Exercise directions:
Reproduce the material below with every "diced" replaced by "chopped" and nothing else altered, leaving out the pictures.

Records provided:
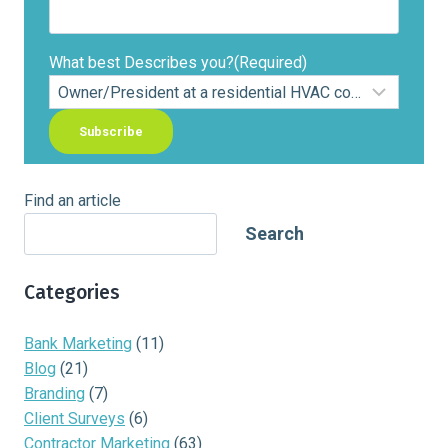
What best Describes you?
(Required)
Find an article
Search
Categories
Bank Marketing
(11)
Blog
(21)
Branding
(7)
Client Surveys
(6)
Contractor Marketing
(63)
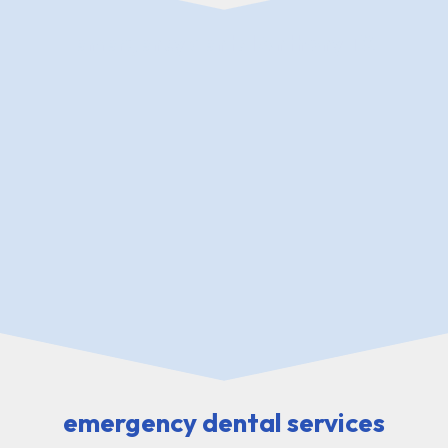
emergency dental Anthony TX
emergency dental services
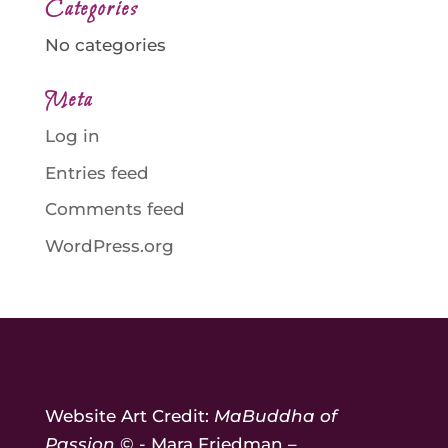
Categories
No categories
Meta
Log in
Entries feed
Comments feed
WordPress.org
Website Art Credit:
MaBuddha of
Passion
© - Mara Friedman –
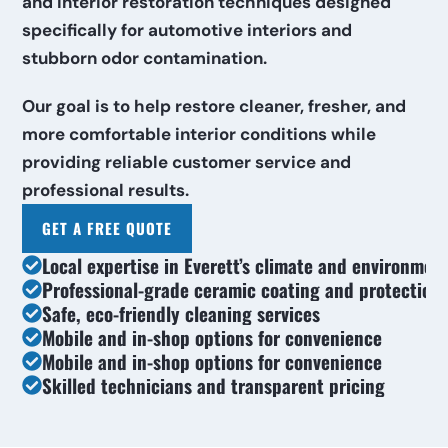
and interior restoration techniques designed 
specifically for automotive interiors and 
stubborn odor contamination.
Our goal is to help restore cleaner, fresher, and 
more comfortable interior conditions while 
providing reliable customer service and 
professional results.
GET A FREE QUOTE
Local expertise in Everett’s climate and environmen
Professional-grade ceramic coating and protection
Safe, eco-friendly cleaning services
Mobile and in-shop options for convenience
Mobile and in-shop options for convenience
Skilled technicians and transparent pricing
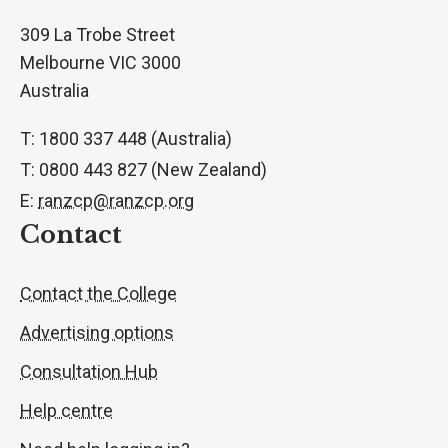
309 La Trobe Street
Melbourne VIC 3000
Australia
T: 1800 337 448 (Australia)
T: 0800 443 827 (New Zealand)
E:
ranzcp@ranzcp.org
Contact
Contact the College
Advertising options
Consultation Hub
Help centre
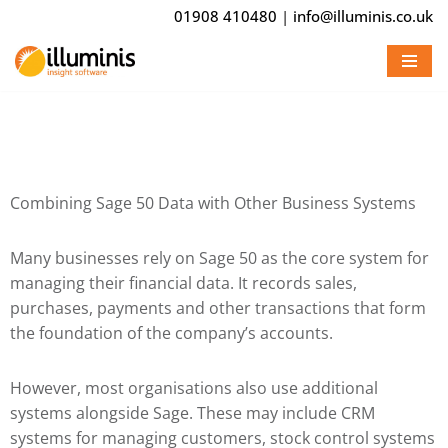
01908 410480
|
info@illuminis.co.uk
Skip
to
content
Combining Sage 50 Data with Other Business Systems
Many businesses rely on
Sage 50
as the core system for
managing their financial data. It records sales,
purchases, payments and other transactions that form
the foundation of the company’s accounts.
However, most organisations also use additional
systems alongside Sage. These may include CRM
systems for managing customers, stock control systems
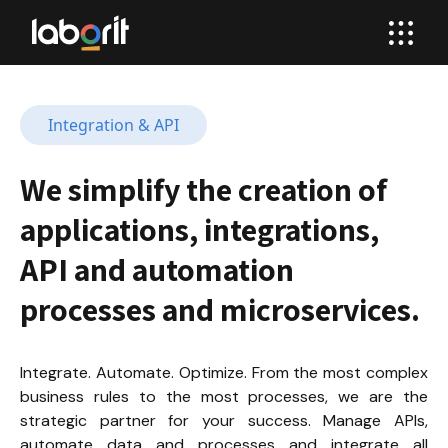
Integration & API
We simplify the creation of 
applications, integrations, 
API and automation 
processes and microservices.
Integrate. Automate. Optimize. From the most complex 
business rules to the most processes, we are the 
strategic partner for your success. Manage APIs, 
automate data and processes and integrate all 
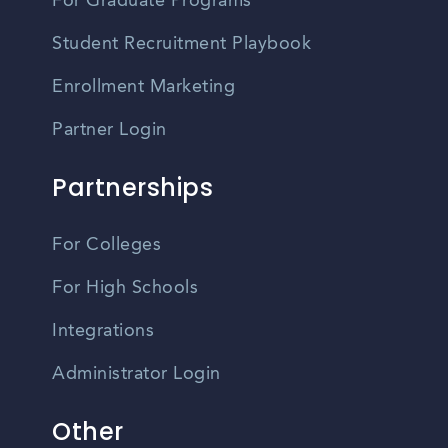
For Graduate Programs
Student Recruitment Playbook
Enrollment Marketing
Partner Login
Partnerships
For Colleges
For High Schools
Integrations
Administrator Login
Other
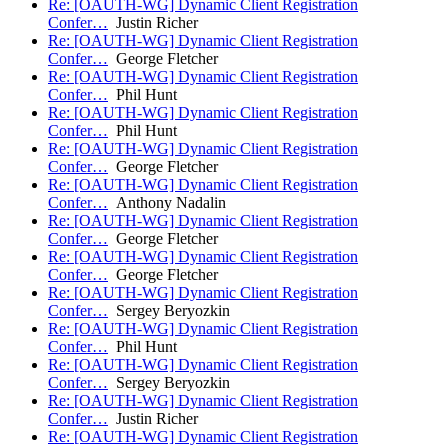
Re: [OAUTH-WG] Dynamic Client Registration
Confer…
Justin Richer
Re: [OAUTH-WG] Dynamic Client Registration
Confer…
George Fletcher
Re: [OAUTH-WG] Dynamic Client Registration
Confer…
Phil Hunt
Re: [OAUTH-WG] Dynamic Client Registration
Confer…
Phil Hunt
Re: [OAUTH-WG] Dynamic Client Registration
Confer…
George Fletcher
Re: [OAUTH-WG] Dynamic Client Registration
Confer…
Anthony Nadalin
Re: [OAUTH-WG] Dynamic Client Registration
Confer…
George Fletcher
Re: [OAUTH-WG] Dynamic Client Registration
Confer…
George Fletcher
Re: [OAUTH-WG] Dynamic Client Registration
Confer…
Sergey Beryozkin
Re: [OAUTH-WG] Dynamic Client Registration
Confer…
Phil Hunt
Re: [OAUTH-WG] Dynamic Client Registration
Confer…
Sergey Beryozkin
Re: [OAUTH-WG] Dynamic Client Registration
Confer…
Justin Richer
Re: [OAUTH-WG] Dynamic Client Registration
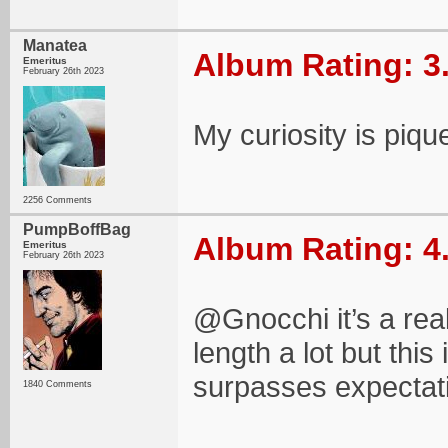
Manatea
Album Rating: 3
Emeritus
February 26th 2023
My curiosity is piqu
2256 Comments
PumpBoffBag
Album Rating: 4
Emeritus
February 26th 2023
@Gnocchi it’s a reall
length a lot but thi
surpasses expectat
1840 Comments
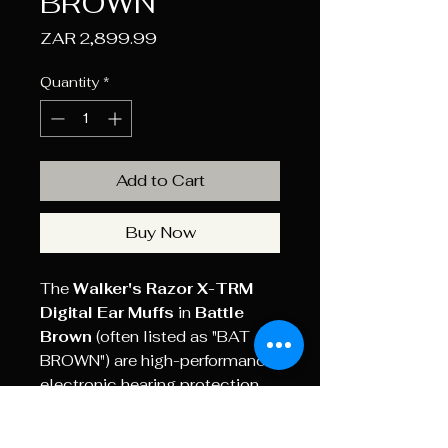
BROWN
Price
ZAR 2,899.99
Quantity
*
Add to Cart
Buy Now
The
Walker's Razor X-TRM
Digital Ear Muffs
in
Battle
Brown
(often listed as "BAT
BROWN") are high-performance
electronic hearing protection
designed for shooters and
hunters. They are distinguished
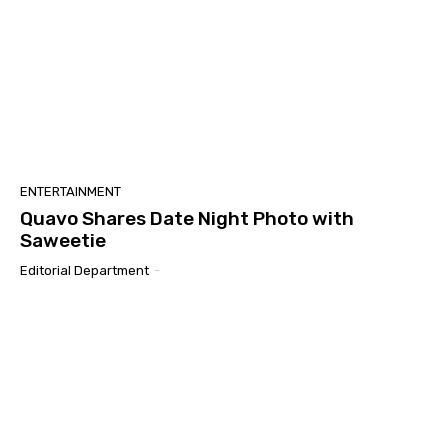
ENTERTAINMENT
Quavo Shares Date Night Photo with
Saweetie
Editorial Department
-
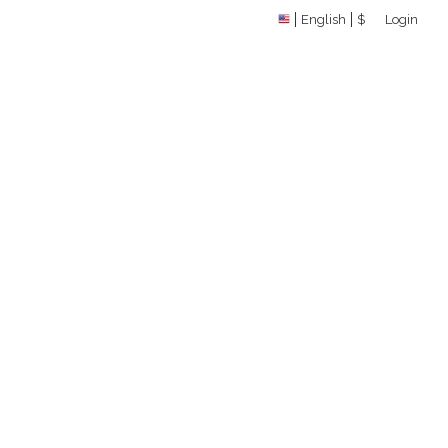
English
$
Login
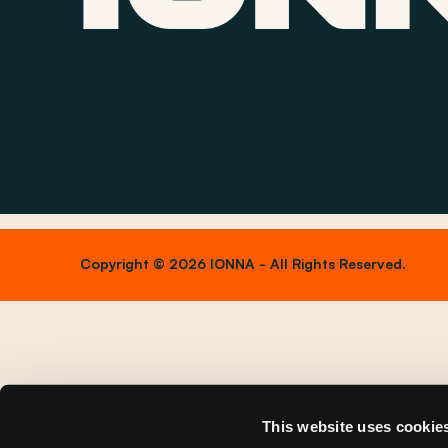
Copyright © 2026 IONNA - All Rights Reserved.
This website uses cookie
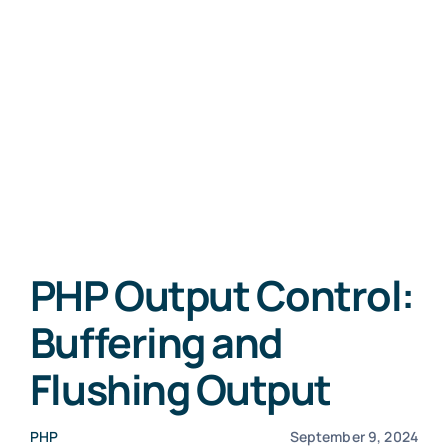
PHP Output Control:
Buffering and
Flushing Output
PHP
September 9, 2024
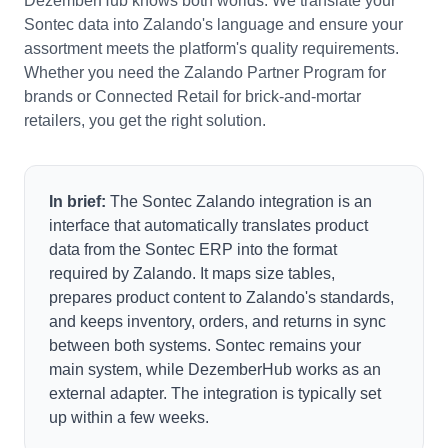
DezemberHub knows both worlds. We translate your
Sontec data into Zalando's language and ensure your
assortment meets the platform's quality requirements.
Whether you need the Zalando Partner Program for
brands or Connected Retail for brick-and-mortar
retailers, you get the right solution.
In brief:
The Sontec Zalando integration is an
interface that automatically translates product
data from the Sontec ERP into the format
required by Zalando. It maps size tables,
prepares product content to Zalando's standards,
and keeps inventory, orders, and returns in sync
between both systems. Sontec remains your
main system, while DezemberHub works as an
external adapter. The integration is typically set
up within a few weeks.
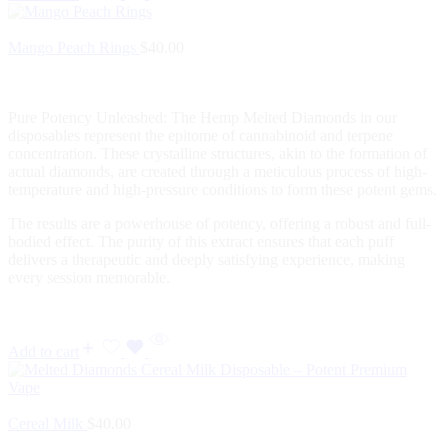
Mango Peach Rings
$
40.00
Pure Potency Unleashed: The Hemp Melted Diamonds in our
disposables represent the epitome of cannabinoid and terpene
concentration. These crystalline structures, akin to the formation of
actual diamonds, are created through a meticulous process of high-
temperature and high-pressure conditions to form these potent gems.
The results are a powerhouse of potency, offering a robust and full-
bodied effect. The purity of this extract ensures that each puff
delivers a therapeutic and deeply satisfying experience, making
every session memorable.
Add to cart
Cereal Milk
$
40.00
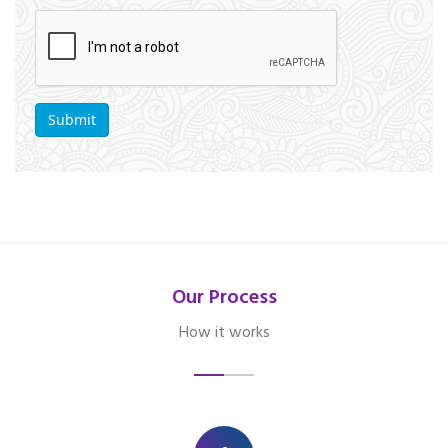
Our Process
How it works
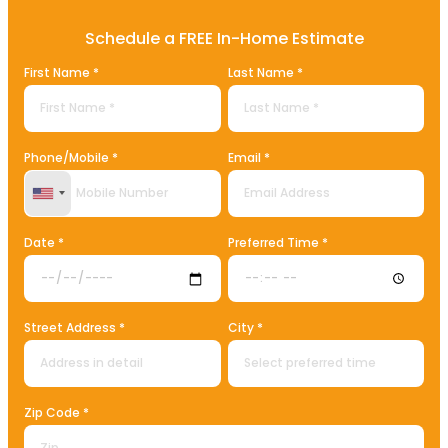
Schedule a FREE In-Home Estimate
First Name *
Last Name *
Phone/Mobile *
Email *
United States +1
Date *
Preferred Time *
Street Address *
City *
Zip Code *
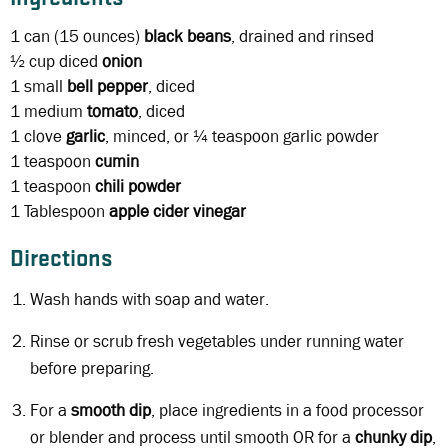
1 can
(15 ounces)
black beans
, drained and rinsed
½ cup diced
onion
1
small
bell pepper
, diced
1
medium
tomato
, diced
1 clove
garlic
, minced, or ¼ teaspoon garlic powder
1 teaspoon
cumin
1 teaspoon
chili powder
1 Tablespoon
apple cider vinegar
Directions
Wash hands with soap and water.
Rinse or scrub fresh vegetables under running water
before preparing.
For a
smooth dip
, place ingredients in a food processor
or blender and process until smooth OR for a
chunky dip
,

Answer for the task:
What best Describes you?
(Required)
Find an article
Search
Categories
Bank Marketing
(11)
Blog
(21)
Branding
(7)
Client Surveys
(6)
Contractor Marketing
(63)
emergency dental Anthony TX
emergency dental services
Categories
No categories
Meta
Log in
Entries feed
Comments feed
WordPress.org
Website Art Credit:
MaBuddha of
Passion
© - Mara Friedman –
and interior restoration techniques designed 
specifically for automotive interiors and 
stubborn odor contamination.
Our goal is to help restore cleaner, fresher, and 
more comfortable interior conditions while 
providing reliable customer service and 
professional results.
GET A FREE QUOTE
Local expertise in Everett’s climate and environmen
Professional-grade ceramic coating and protection
Safe, eco-friendly cleaning services
Mobile and in-shop options for convenience
Mobile and in-shop options for convenience
Skilled technicians and transparent pricing
309 La Trobe Street
Melbourne VIC 3000
Australia
T: 1800 337 448 (Australia)
T: 0800 443 827 (New Zealand)
E:
ranzcp@ranzcp.org
Contact
Contact the College
Advertising options
Consultation Hub
Help centre
01908 410480
|
info@illuminis.co.uk
Skip
to
content
Combining Sage 50 Data with Other Business Systems
Many businesses rely on
Sage 50
as the core system for
managing their financial data. It records sales,
purchases, payments and other transactions that form
the foundation of the company’s accounts.
However, most organisations also use additional
systems alongside Sage. These may include CRM
systems for managing customers, stock control systems
Integration & API
We simplify the creation of 
applications, integrations, 
API and automation 
processes and microservices.
Integrate. Automate. Optimize. From the most complex 
business rules to the most processes, we are the 
strategic partner for your success. Manage APIs, 
automate data and processes and integrate all 
For Graduate Programs
Student Recruitment Playbook
Enrollment Marketing
Partner Login
Partnerships
For Colleges
For High Schools
Integrations
Administrator Login
Other
Re: [OAUTH-WG] Dynamic Client Registration
Confer…
Justin Richer
Re: [OAUTH-WG] Dynamic Client Registration
Confer…
George Fletcher
Re: [OAUTH-WG] Dynamic Client Registration
Confer…
Phil Hunt
Re: [OAUTH-WG] Dynamic Client Registration
Confer…
Phil Hunt
Re: [OAUTH-WG] Dynamic Client Registration
Confer…
George Fletcher
Re: [OAUTH-WG] Dynamic Client Registration
Confer…
Anthony Nadalin
Re: [OAUTH-WG] Dynamic Client Registration
Confer…
George Fletcher
Re: [OAUTH-WG] Dynamic Client Registration
Confer…
George Fletcher
Re: [OAUTH-WG] Dynamic Client Registration
Confer…
Sergey Beryozkin
Re: [OAUTH-WG] Dynamic Client Registration
Confer…
Phil Hunt
Re: [OAUTH-WG] Dynamic Client Registration
Confer…
Sergey Beryozkin
Re: [OAUTH-WG] Dynamic Client Registration
Confer…
Justin Richer
Re: [OAUTH-WG] Dynamic Client Registration
Manatea
Album Rating: 3
Emeritus
February 26th 2023
My curiosity is piqu
2256 Comments
PumpBoffBag
Album Rating: 4
Emeritus
February 26th 2023
@Gnocchi it’s a reall
length a lot but thi
surpasses expectat
1840 Comments
BROWN
Price
ZAR 2,899.99
Quantity
*
Add to Cart
Buy Now
The
Walker's Razor X-TRM
Digital Ear Muffs
in
Battle
Brown
(often listed as "BAT
BROWN") are high-performance
electronic hearing protection
designed for shooters and
hunters. They are distinguished
ENTERTAINMENT
Quavo Shares Date Night Photo with
Saweetie
Editorial Department
-
English
$
Login
Copyright © 2026 IONNA - All Rights Reserved.
This website uses cookie
PHP Output Control:
Buffering and
Flushing Output
PHP
September 9, 2024
DezemberHub knows both worlds. We translate your
Sontec data into Zalando's language and ensure your
assortment meets the platform's quality requirements.
Whether you need the Zalando Partner Program for
brands or Connected Retail for brick-and-mortar
retailers, you get the right solution.
In brief:
The Sontec Zalando integration is an
interface that automatically translates product
data from the Sontec ERP into the format
required by Zalando. It maps size tables,
prepares product content to Zalando's standards,
and keeps inventory, orders, and returns in sync
between both systems. Sontec remains your
main system, while DezemberHub works as an
external adapter. The integration is typically set
up within a few weeks.
Mango Peach Rings
$
40.00
Pure Potency Unleashed: The Hemp Melted Diamonds in our
disposables represent the epitome of cannabinoid and terpene
concentration. These crystalline structures, akin to the formation of
actual diamonds, are created through a meticulous process of high-
temperature and high-pressure conditions to form these potent gems.
The results are a powerhouse of potency, offering a robust and full-
bodied effect. The purity of this extract ensures that each puff
delivers a therapeutic and deeply satisfying experience, making
every session memorable.
Add to cart
Cereal Milk
$
40.00
Our Process
How it works
Schedule a FREE In-Home Estimate
First Name *
Last Name *
Phone/Mobile *
Email *
United States +1
Date *
Preferred Time *
Street Address *
City *
Zip Code *
1 can
(15 ounces)
black beans
, drained and rinsed
½ cup chopped
onion
1
small
bell pepper
, chopped
1
medium
tomato
, chopped
1 clove
garlic
, minced, or ¼ teaspoon garlic powder
1 teaspoon
cumin
1 teaspoon
chili powder
1 Tablespoon
apple cider vinegar
Directions
Wash hands with soap and water.
Rinse or scrub fresh vegetables under running water
before preparing.
For a
smooth dip
, place ingredients in a food processor
or blender and process until smooth OR for a
chunky dip
,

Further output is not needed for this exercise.